*WHAT IS EXPECTED*
In your copy, include every line of the listing below exactly but none of the pictures.

---+---

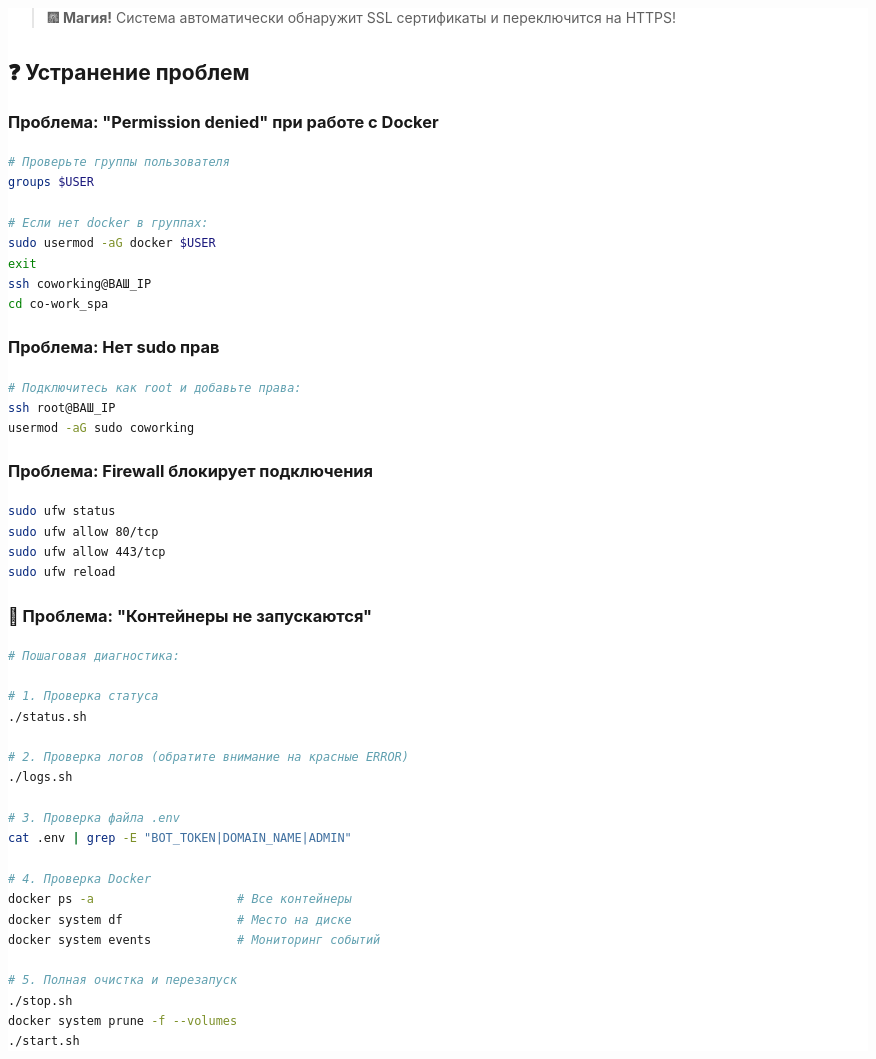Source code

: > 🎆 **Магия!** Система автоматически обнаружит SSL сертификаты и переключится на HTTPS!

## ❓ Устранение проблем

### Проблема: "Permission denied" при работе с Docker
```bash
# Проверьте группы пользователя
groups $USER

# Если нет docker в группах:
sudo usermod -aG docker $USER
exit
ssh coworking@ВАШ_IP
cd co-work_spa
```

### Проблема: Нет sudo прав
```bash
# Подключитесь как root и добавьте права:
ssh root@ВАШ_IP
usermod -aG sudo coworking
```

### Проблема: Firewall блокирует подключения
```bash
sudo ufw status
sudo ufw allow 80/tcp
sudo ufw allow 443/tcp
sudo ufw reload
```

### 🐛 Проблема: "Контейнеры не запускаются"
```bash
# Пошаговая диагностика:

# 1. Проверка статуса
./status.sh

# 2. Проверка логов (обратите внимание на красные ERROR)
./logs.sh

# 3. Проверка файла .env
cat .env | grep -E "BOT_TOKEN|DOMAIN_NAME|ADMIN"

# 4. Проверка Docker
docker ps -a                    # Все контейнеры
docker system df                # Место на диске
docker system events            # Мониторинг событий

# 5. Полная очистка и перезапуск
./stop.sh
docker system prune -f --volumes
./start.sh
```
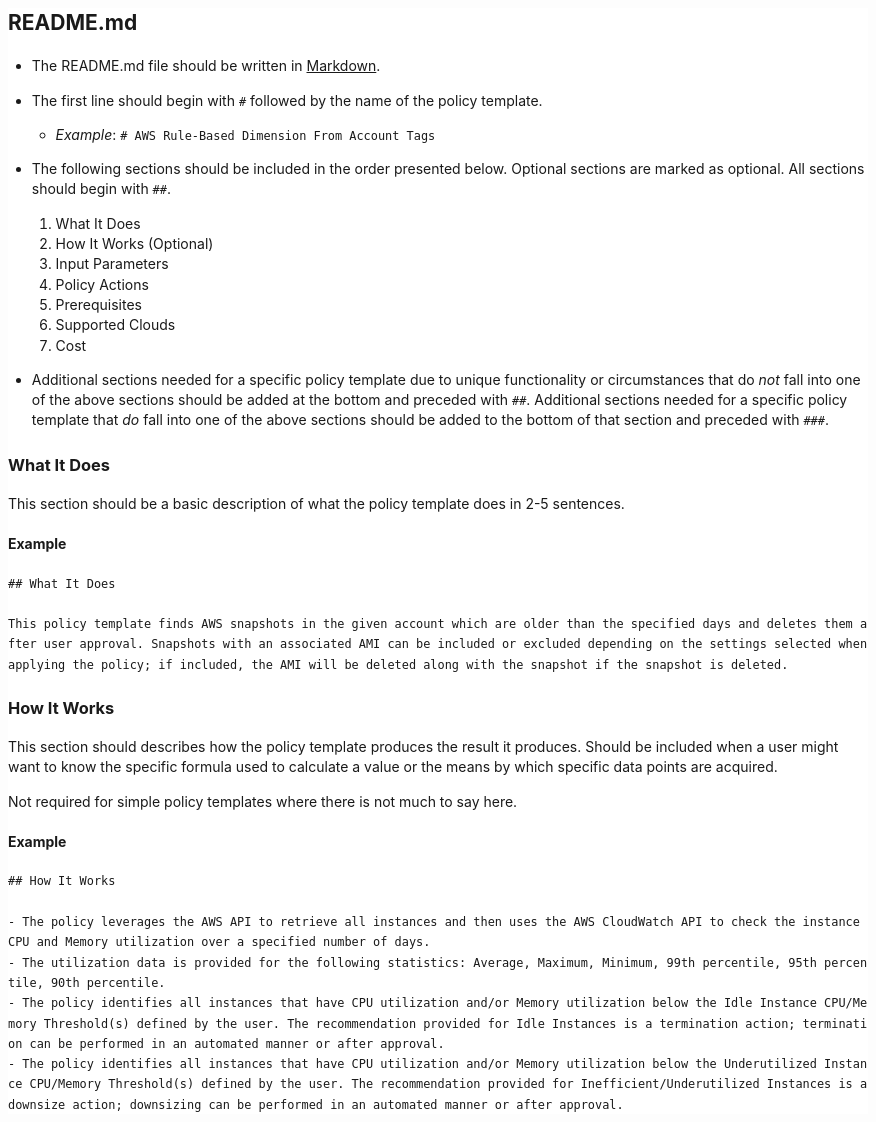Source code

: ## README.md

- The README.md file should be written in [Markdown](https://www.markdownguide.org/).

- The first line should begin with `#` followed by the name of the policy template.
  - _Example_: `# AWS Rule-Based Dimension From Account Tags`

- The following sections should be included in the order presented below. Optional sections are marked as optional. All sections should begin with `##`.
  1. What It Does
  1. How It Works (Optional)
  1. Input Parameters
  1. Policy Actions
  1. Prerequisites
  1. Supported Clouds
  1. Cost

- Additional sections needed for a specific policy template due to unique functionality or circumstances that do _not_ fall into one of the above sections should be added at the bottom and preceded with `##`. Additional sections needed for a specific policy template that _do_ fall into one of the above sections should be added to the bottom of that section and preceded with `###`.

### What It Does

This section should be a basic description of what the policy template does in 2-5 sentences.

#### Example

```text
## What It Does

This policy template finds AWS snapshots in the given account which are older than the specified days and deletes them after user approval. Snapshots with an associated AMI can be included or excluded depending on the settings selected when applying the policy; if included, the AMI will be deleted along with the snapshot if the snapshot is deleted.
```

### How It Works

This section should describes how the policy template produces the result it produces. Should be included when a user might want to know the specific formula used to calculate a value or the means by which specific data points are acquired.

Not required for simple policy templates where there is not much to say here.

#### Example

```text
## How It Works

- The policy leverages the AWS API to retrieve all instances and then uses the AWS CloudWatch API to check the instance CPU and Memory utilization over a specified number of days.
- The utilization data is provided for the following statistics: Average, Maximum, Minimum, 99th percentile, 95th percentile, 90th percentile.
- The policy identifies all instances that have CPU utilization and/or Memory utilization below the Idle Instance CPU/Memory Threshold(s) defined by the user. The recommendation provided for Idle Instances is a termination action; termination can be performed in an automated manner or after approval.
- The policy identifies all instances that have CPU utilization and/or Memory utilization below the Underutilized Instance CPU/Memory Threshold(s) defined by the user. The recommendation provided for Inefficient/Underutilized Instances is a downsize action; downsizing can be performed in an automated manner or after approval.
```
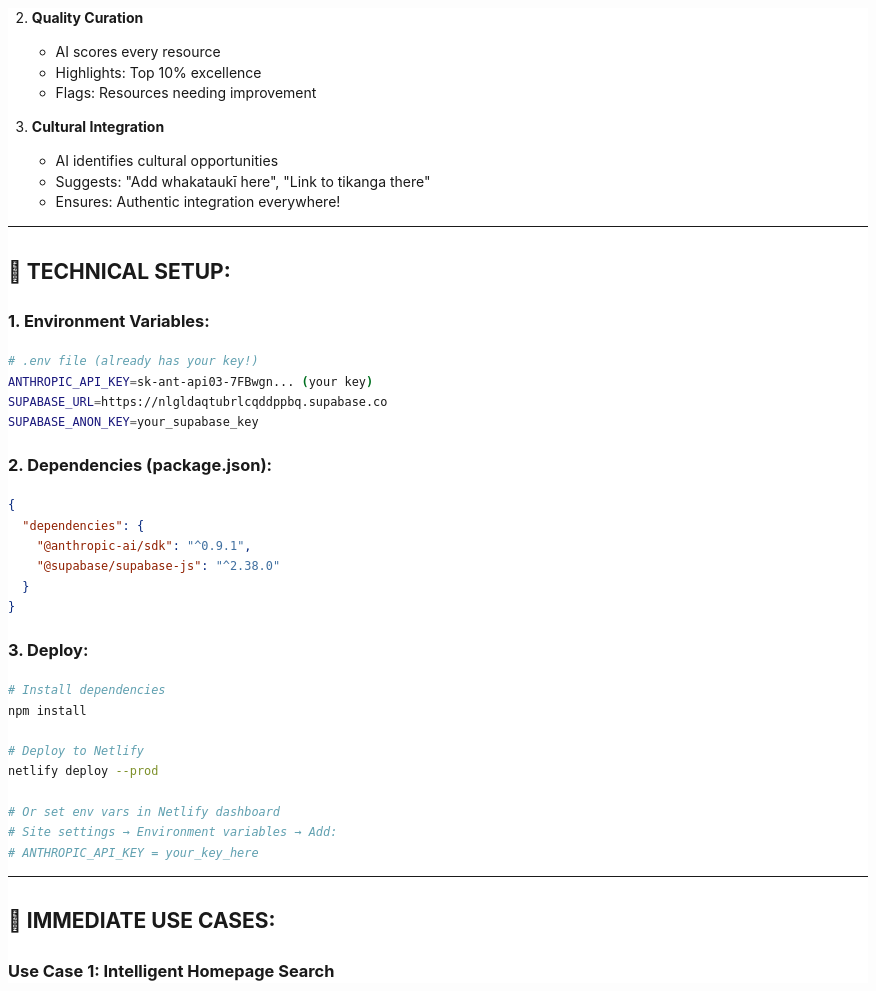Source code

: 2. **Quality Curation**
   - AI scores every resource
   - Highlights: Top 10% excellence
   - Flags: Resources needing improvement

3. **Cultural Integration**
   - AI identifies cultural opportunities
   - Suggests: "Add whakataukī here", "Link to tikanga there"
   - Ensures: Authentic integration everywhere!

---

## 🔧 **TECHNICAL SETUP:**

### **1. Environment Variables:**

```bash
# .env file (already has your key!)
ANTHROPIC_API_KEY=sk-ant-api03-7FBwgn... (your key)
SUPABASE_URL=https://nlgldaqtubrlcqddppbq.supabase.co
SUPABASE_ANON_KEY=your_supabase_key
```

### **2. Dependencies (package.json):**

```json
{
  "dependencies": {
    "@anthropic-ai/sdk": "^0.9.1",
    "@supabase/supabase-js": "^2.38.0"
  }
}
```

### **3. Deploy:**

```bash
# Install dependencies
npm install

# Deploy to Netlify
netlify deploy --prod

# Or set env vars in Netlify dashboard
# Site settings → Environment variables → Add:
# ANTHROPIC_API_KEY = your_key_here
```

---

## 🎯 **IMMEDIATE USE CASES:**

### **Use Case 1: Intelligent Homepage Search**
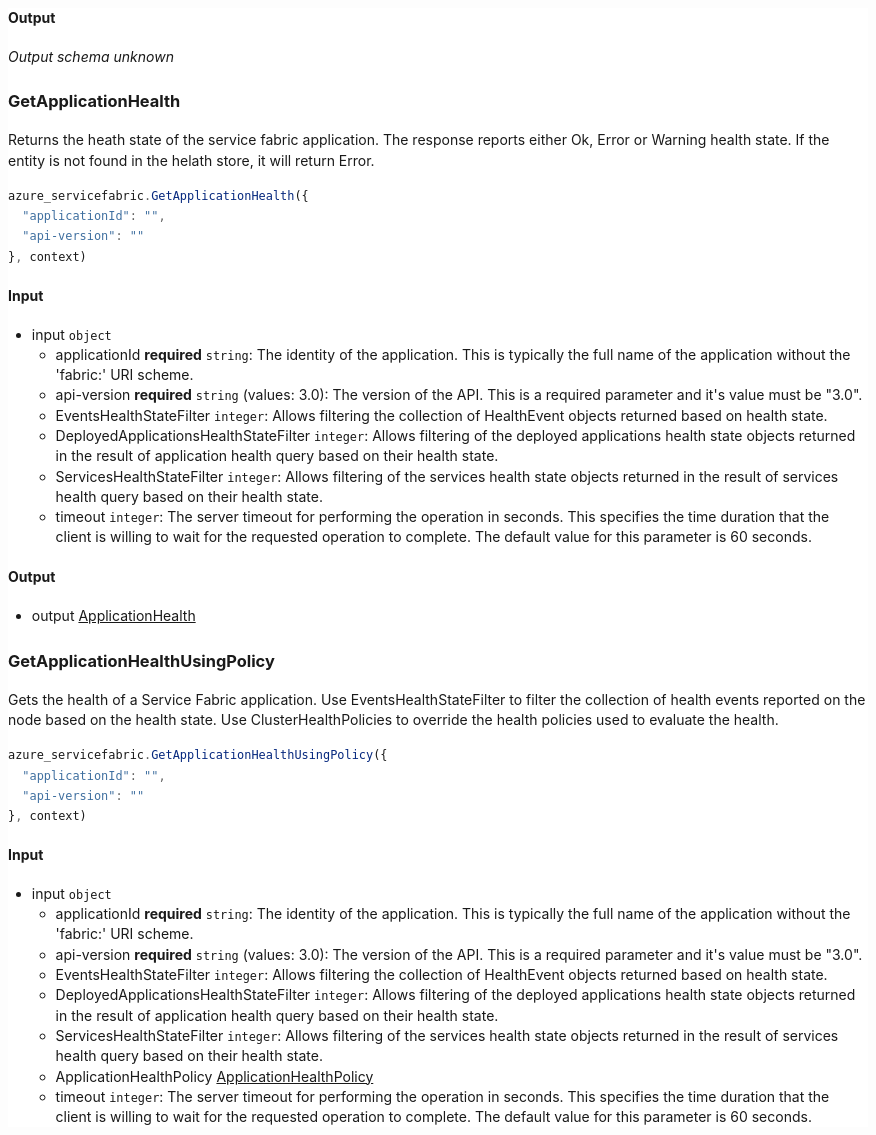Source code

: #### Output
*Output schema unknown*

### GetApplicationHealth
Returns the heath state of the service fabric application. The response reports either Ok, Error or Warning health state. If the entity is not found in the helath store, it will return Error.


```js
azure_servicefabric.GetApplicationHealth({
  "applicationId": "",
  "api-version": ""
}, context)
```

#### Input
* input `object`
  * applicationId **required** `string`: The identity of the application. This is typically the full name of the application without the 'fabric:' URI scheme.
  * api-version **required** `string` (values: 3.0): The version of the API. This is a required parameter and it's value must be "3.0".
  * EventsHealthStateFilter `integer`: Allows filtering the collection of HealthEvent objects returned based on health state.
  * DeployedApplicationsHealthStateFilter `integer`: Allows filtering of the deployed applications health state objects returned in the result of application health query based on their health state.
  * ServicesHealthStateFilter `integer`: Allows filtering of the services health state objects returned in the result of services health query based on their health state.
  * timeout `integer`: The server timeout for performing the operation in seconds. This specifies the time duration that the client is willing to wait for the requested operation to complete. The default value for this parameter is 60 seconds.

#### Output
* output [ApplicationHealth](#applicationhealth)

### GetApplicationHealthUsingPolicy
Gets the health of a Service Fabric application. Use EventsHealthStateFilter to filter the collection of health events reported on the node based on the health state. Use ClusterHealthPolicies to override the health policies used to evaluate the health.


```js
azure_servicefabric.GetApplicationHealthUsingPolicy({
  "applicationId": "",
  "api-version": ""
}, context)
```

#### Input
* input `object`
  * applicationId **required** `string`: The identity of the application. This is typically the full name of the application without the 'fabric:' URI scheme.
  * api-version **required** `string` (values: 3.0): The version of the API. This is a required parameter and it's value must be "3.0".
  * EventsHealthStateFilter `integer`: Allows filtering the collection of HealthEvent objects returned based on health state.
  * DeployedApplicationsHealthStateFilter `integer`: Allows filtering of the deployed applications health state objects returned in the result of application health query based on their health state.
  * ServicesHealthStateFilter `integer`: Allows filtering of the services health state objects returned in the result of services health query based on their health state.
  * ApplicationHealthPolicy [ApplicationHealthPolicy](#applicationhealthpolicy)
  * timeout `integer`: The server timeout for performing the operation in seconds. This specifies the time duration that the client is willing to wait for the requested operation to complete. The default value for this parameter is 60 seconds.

---+---

*THE ANSWER*
Source code

: > 🎆 **Магия!** Система автоматически обнаружит SSL сертификаты и переключится на HTTPS!

## ❓ Устранение проблем

### Проблема: "Permission denied" при работе с Docker
```bash
# Проверьте группы пользователя
groups $USER

# Если нет docker в группах:
sudo usermod -aG docker $USER
exit
ssh coworking@ВАШ_IP
cd co-work_spa
```

### Проблема: Нет sudo прав
```bash
# Подключитесь как root и добавьте права:
ssh root@ВАШ_IP
usermod -aG sudo coworking
```

### Проблема: Firewall блокирует подключения
```bash
sudo ufw status
sudo ufw allow 80/tcp
sudo ufw allow 443/tcp
sudo ufw reload
```

### 🐛 Проблема: "Контейнеры не запускаются"
```bash
# Пошаговая диагностика:

# 1. Проверка статуса
./status.sh

# 2. Проверка логов (обратите внимание на красные ERROR)
./logs.sh

# 3. Проверка файла .env
cat .env | grep -E "BOT_TOKEN|DOMAIN_NAME|ADMIN"

# 4. Проверка Docker
docker ps -a                    # Все контейнеры
docker system df                # Место на диске
docker system events            # Мониторинг событий

# 5. Полная очистка и перезапуск
./stop.sh
docker system prune -f --volumes
./start.sh
```
Source code

: ## README.md

- The README.md file should be written in [Markdown](https://www.markdownguide.org/).

- The first line should begin with `#` followed by the name of the policy template.
  - _Example_: `# AWS Rule-Based Dimension From Account Tags`

- The following sections should be included in the order presented below. Optional sections are marked as optional. All sections should begin with `##`.
  1. What It Does
  1. How It Works (Optional)
  1. Input Parameters
  1. Policy Actions
  1. Prerequisites
  1. Supported Clouds
  1. Cost

- Additional sections needed for a specific policy template due to unique functionality or circumstances that do _not_ fall into one of the above sections should be added at the bottom and preceded with `##`. Additional sections needed for a specific policy template that _do_ fall into one of the above sections should be added to the bottom of that section and preceded with `###`.

### What It Does

This section should be a basic description of what the policy template does in 2-5 sentences.

#### Example

```text
## What It Does

This policy template finds AWS snapshots in the given account which are older than the specified days and deletes them after user approval. Snapshots with an associated AMI can be included or excluded depending on the settings selected when applying the policy; if included, the AMI will be deleted along with the snapshot if the snapshot is deleted.
```

### How It Works

This section should describes how the policy template produces the result it produces. Should be included when a user might want to know the specific formula used to calculate a value or the means by which specific data points are acquired.

Not required for simple policy templates where there is not much to say here.

#### Example

```text
## How It Works

- The policy leverages the AWS API to retrieve all instances and then uses the AWS CloudWatch API to check the instance CPU and Memory utilization over a specified number of days.
- The utilization data is provided for the following statistics: Average, Maximum, Minimum, 99th percentile, 95th percentile, 90th percentile.
- The policy identifies all instances that have CPU utilization and/or Memory utilization below the Idle Instance CPU/Memory Threshold(s) defined by the user. The recommendation provided for Idle Instances is a termination action; termination can be performed in an automated manner or after approval.
- The policy identifies all instances that have CPU utilization and/or Memory utilization below the Underutilized Instance CPU/Memory Threshold(s) defined by the user. The recommendation provided for Inefficient/Underutilized Instances is a downsize action; downsizing can be performed in an automated manner or after approval.
```
Source code

: 2. **Quality Curation**
   - AI scores every resource
   - Highlights: Top 10% excellence
   - Flags: Resources needing improvement

3. **Cultural Integration**
   - AI identifies cultural opportunities
   - Suggests: "Add whakataukī here", "Link to tikanga there"
   - Ensures: Authentic integration everywhere!

---

## 🔧 **TECHNICAL SETUP:**

### **1. Environment Variables:**

```bash
# .env file (already has your key!)
ANTHROPIC_API_KEY=sk-ant-api03-7FBwgn... (your key)
SUPABASE_URL=https://nlgldaqtubrlcqddppbq.supabase.co
SUPABASE_ANON_KEY=your_supabase_key
```

### **2. Dependencies (package.json):**

```json
{
  "dependencies": {
    "@anthropic-ai/sdk": "^0.9.1",
    "@supabase/supabase-js": "^2.38.0"
  }
}
```

### **3. Deploy:**

```bash
# Install dependencies
npm install

# Deploy to Netlify
netlify deploy --prod

# Or set env vars in Netlify dashboard
# Site settings → Environment variables → Add:
# ANTHROPIC_API_KEY = your_key_here
```

---

## 🎯 **IMMEDIATE USE CASES:**

### **Use Case 1: Intelligent Homepage Search**
Source code

: #### Output
*Output schema unknown*

### GetApplicationHealth
Returns the heath state of the service fabric application. The response reports either Ok, Error or Warning health state. If the entity is not found in the helath store, it will return Error.


```js
azure_servicefabric.GetApplicationHealth({
  "applicationId": "",
  "api-version": ""
}, context)
```

#### Input
* input `object`
  * applicationId **required** `string`: The identity of the application. This is typically the full name of the application without the 'fabric:' URI scheme.
  * api-version **required** `string` (values: 3.0): The version of the API. This is a required parameter and it's value must be "3.0".
  * EventsHealthStateFilter `integer`: Allows filtering the collection of HealthEvent objects returned based on health state.
  * DeployedApplicationsHealthStateFilter `integer`: Allows filtering of the deployed applications health state objects returned in the result of application health query based on their health state.
  * ServicesHealthStateFilter `integer`: Allows filtering of the services health state objects returned in the result of services health query based on their health state.
  * timeout `integer`: The server timeout for performing the operation in seconds. This specifies the time duration that the client is willing to wait for the requested operation to complete. The default value for this parameter is 60 seconds.

#### Output
* output [ApplicationHealth](#applicationhealth)

### GetApplicationHealthUsingPolicy
Gets the health of a Service Fabric application. Use EventsHealthStateFilter to filter the collection of health events reported on the node based on the health state. Use ClusterHealthPolicies to override the health policies used to evaluate the health.


```js
azure_servicefabric.GetApplicationHealthUsingPolicy({
  "applicationId": "",
  "api-version": ""
}, context)
```

#### Input
* input `object`
  * applicationId **required** `string`: The identity of the application. This is typically the full name of the application without the 'fabric:' URI scheme.
  * api-version **required** `string` (values: 3.0): The version of the API. This is a required parameter and it's value must be "3.0".
  * EventsHealthStateFilter `integer`: Allows filtering the collection of HealthEvent objects returned based on health state.
  * DeployedApplicationsHealthStateFilter `integer`: Allows filtering of the deployed applications health state objects returned in the result of application health query based on their health state.
  * ServicesHealthStateFilter `integer`: Allows filtering of the services health state objects returned in the result of services health query based on their health state.
  * ApplicationHealthPolicy [ApplicationHealthPolicy](#applicationhealthpolicy)
  * timeout `integer`: The server timeout for performing the operation in seconds. This specifies the time duration that the client is willing to wait for the requested operation to complete. The default value for this parameter is 60 seconds.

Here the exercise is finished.